H26年度
安西高ニュースへ
 

6月21日(土)平成26年度第1回公開授業研究会

今年度第1回の公開研を実施しました!

 6月21日(土),平成26年度・第1回の公開研究授業を実施しました。今回も,午前中の2時間,全クラス・全教員の授業を公開しました。今回は,会場の都合で数年間実施できていなかった体育実技の授業も見ていただくことができました。
 午後の中心授業は,西川伸二教諭が,生物の遺伝単元の授業を行いました。西川教諭は,本校が協同的な学びに取り組み始めた時期から在籍するベテランです。あたたかく生徒一人一人を大切にするという持ち味が,十分に発揮された授業でした。
 授業検討会では,先ず,中心授業について,本校の教員が,一人一人の生徒の学びのありようについてグループ毎に分析を行いました。

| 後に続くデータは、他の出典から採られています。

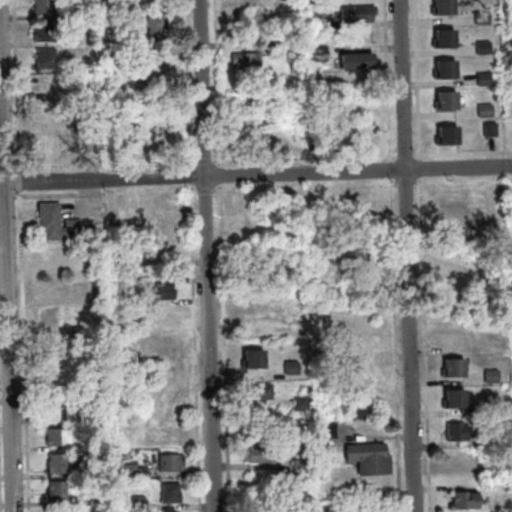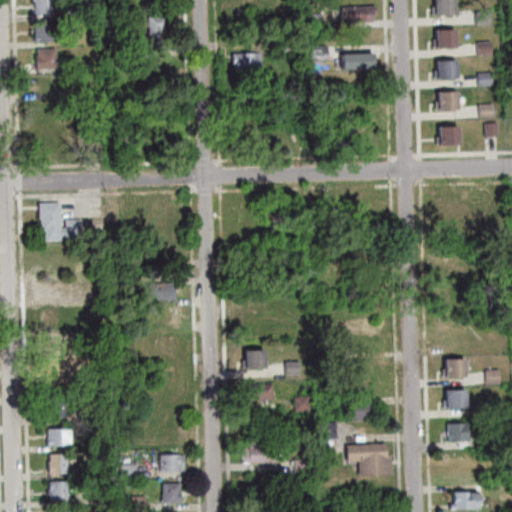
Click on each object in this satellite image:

孤立しているように見えた生徒の状況や,その生徒への授業者への働きかけの様子をはじめとして,各グループの学びの状況を共有検討することができました。
 フロアの参加者からもアドバイスをいただきました。北川威子先生(元祇園東中学校長)からは,生徒の様子をふまえて「対話は学びの第一歩」との言葉をいただきました。また,三堂和生先生(大竹高校教諭,元本校教諭)は,本校を離れてからも,二つの学校で,協同的な学びの授業を続けているが,グループ学習はどんな学校でも非常に有効だということを改めて実感していると語られました。
 スーパーパイザーの佐藤学先生(学習院大学大学院教授)からは,今回も,中心授業の分析,本校の現状分析,協同的な学びを進めるためのアドバイス等を中心に講演をいただきました。
 本校はすでに約8年,協同的な学びに取り組んでいます。本校を取りまく状況の激しい変化や,教職員の大きな異動(学校長だけでも5人交代しています)等もあり,取り組みの継続性は常に大きな課題となっています。
 佐藤先生は,このような状況をよく御存知です。本校の現状を見て,生徒たちに明るさが生まれており,取組にも歯車が噛み合ってきた感じがする,困難を乗り越えて,次の段階に希望をつなぐ,安西高校の新しい第一歩を踏み出した気がするとの感想を述べられました。
 中心授業については,@授業中の言葉や動きにムダが無い,とても丁寧な授業だった,A立ち位置や生徒への関わり方が良く,先生のやさしさやあたたかさ,生徒たちからの信頼感が強く感じられた,と評価されました。
 協同的な学びを進めるために,今回も様々なアドバイスをいただきました。その中で,次のような点を,本校としては大切にしていきたいと考えます。
・ 生徒の学ぶ力を信じる。本校の生徒たちは,教科学力的な知識は弱いかもしれない。けれど,コミュニケーションすることや探究することはできる。教師が一方的に知識を注入するのではなく,授業の中で,生徒たちが協同で思考・探究し意味づけるということができるような授業を構築することが,教師には求められる。知識を注入しないと生徒が動かないということは絶対に無い。先にグループ学習を行って,後で説明をしていくこともできるはずだ。授業進行を固定的に考えないようにしたい。
・「量」ではなく,「質」の高さを保証する授業にする。生徒のレベルにあわせようとして,安直に学びのレベルを下げていくと,学ぶことが好きな生徒は育たない。また,生徒が安心して学べるように,「学びの作法」を大切にする。しゃべりすぎない。テンションを上げない。生徒の学びを,しっかりと見つめる。基本的な約束事を好い加減に扱うような「雑な授業」をしてはいけない。
・授業の中で,つぶれる子には早く声をかけていかないといけない。友だちどうしが支えたら本人を変えられる。支え合う関係を作っていかないといけない。
 全体会の最後には,塩澤泰世先生(広島県教育委員会高校教育指導課指導主事)から御助言をいただきました。生徒自身が思考する授業を実現するために,どのような形でヒントを与えるかという点から具体的で的確なアドバイスをいただきました。また,ある時間だけ,ある先生だけができたというのではなく,再現性の高い授業ができるように,安西高校としても授業づくりの研究を進めて欲しいという励ましもいただきました。

 今回も,国内外から約80名の方に参加をしていただきました。本当にありがとうございました。
今回の全体会(授業検討)は,これまでの本校のスタイルを活かしながらも,参加された先生方の思いを少しでも汲み取れるように工夫してみました。まだまだ改善の余地はあろうかと思います。お聞きした言葉やアンケート用紙等も十分に分析して,今後より良い研究会を実施できるように努力いたします。
 本年度第2回の公開研は,11月14日(金)に実施します。多くの方に御参加いただき,良い研修・研究の時間を生み出すことができるよう,今後も実践的研究を進めていきたいと思います。